Fruit: Towards Virtual Taste Tests
When it comes to fresh fruit, looks can be deceiving.
The prettiest apples may be tasteless or their texture mealy. Intact, ruby-hued skin may hide a large, mushy bruise. As a result, each purchase becomes somewhat of a gamble.
Federal engineers with the Agricultural Research Service hope to up a buyer’s odds with a system they’re developing in a laboratory at Michigan State University. They shine near infrared (NIR) light onto apples and then analyze the light both that’s reflected back at a slightly altered wavelength and that’s scattered.
The first type of spectral data offers some information on the chemical composition of the sample, the second probes its physical structure, explains Renfu Lu, one of the technique’s developers. Taken together, the two types of data should provide a good gauge of a fruit’s sweetness and firmness.
Currently, food-quality inspectors obtain such information on random pieces of fruit by taste and by punching a steel cylinder into the apple to a specified depth. Measurements of the force needed on the cylinder indicate the apple’s firmness. The drawback is that these tests damage the sampled items, rendering them unavailable for sale even if they prove perfect.
Because the new technology is noninvasive, sampled fruit can remain in the food pipeline. Moreover, Lu says, the NIR analyses should be inexpensive enough to use on every apple moving through packinghouses.
Scanning more than skin deep
In Michigan, a major apple-producing state, most packinghouses currently employ digital imaging to sort fruit by size or to identify externally defective apples that need to be culled. However, Lu points out, “that system is literally skin-deep. It can’t detect bruises.”
By coupling a camera’s conventional visual data with analyses of reflected light outside the visual range, Lu can find bruises that don’t show on the surface. But his primary focus, at this point, is optimizing the system to evaluate two other features.
Some of the NIR light directed at fruit will penetrate 10 millimeters or so–about the same depth that mechanical firmness gauges now reach, Lu says. Some of that light will bounce back at a different wavelength. Lu has developed software that correlates the relative sugar content of that internal tissue to the wavelength of reemitted light.
Some shoppers want their apples sweet and others prefer them tart. Lu’s data would enable packers to sort the fruit by sugar content–and perhaps tangy acidity–and tailor the marketing.
What’s more, Lu explains, data on the light scattering offers clues to the fruit’s texture–specifically, to its density, which correlates with crispness. “Traditional NIR technology cannot measure firmness with the required accuracy,” Lu says.

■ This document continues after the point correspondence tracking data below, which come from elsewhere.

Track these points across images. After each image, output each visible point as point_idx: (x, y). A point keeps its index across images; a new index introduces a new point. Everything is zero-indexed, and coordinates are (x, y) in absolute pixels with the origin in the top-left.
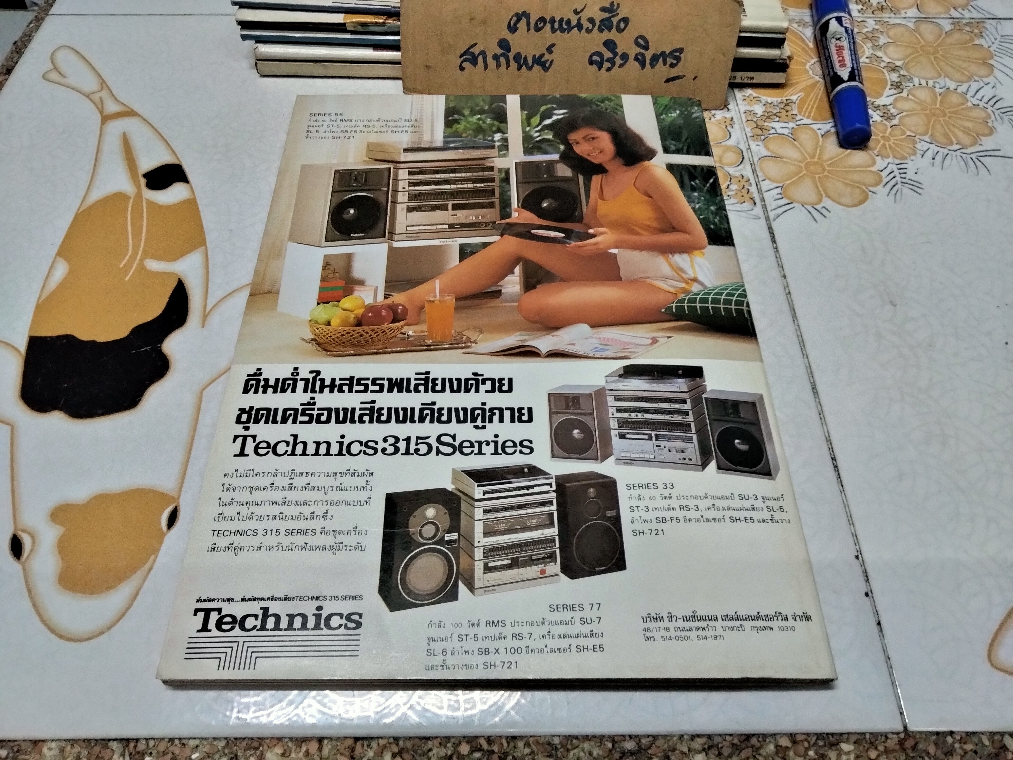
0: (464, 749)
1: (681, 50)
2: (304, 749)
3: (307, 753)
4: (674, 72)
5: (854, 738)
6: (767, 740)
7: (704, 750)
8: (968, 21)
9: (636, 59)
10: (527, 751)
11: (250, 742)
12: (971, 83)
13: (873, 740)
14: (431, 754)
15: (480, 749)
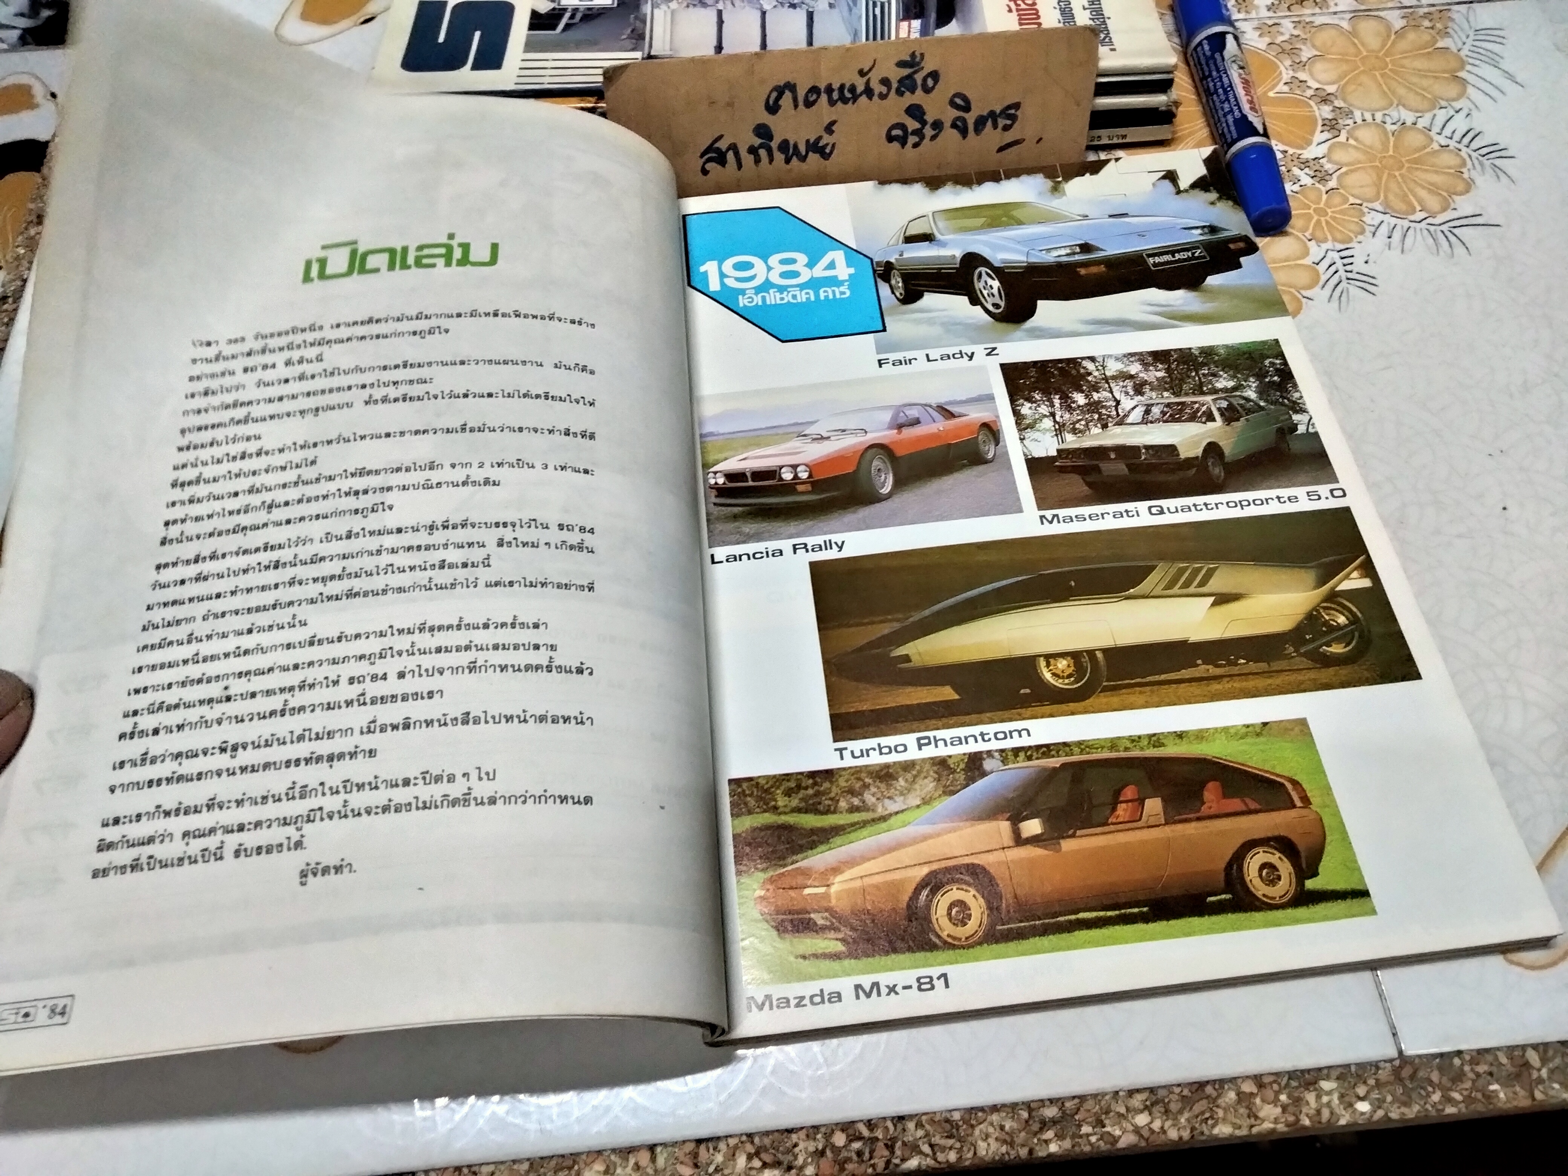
0: (839, 1139)
1: (1017, 106)
2: (632, 1161)
3: (637, 1167)
4: (1009, 137)
5: (1335, 1073)
6: (1226, 1087)
7: (1146, 1108)
8: (1426, 10)
9: (954, 126)
10: (920, 1133)
11: (560, 1160)
12: (1436, 111)
13: (1360, 1073)
14: (797, 1150)
15: (860, 1138)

So, his group is looking to go beyond NIR to a form of imaging spectroscopy “to detect firmness as well as sugar content.”
Conventional NIR spectroscopy, he says, “basically gives you a point measurement,” with no spatial information. The imaging component of the new spectral studies broadens the sampling to give a “spectral signature” for the entire sample of fruit hit by the light beam. A more detailed description of the technique must await patent filings on the technology, Lu says.
Pilot testing of integrated systems offering these sampling capabilities may begin in a couple years, Lu says. He envisions packinghouses eventually incorporating them for the evaluation of every piece moving along the line. With the appropriate calibration, he predicts, the technology should extend such remote evaluation of similar sensory characteristics to cherries, peaches, pears, and even oranges.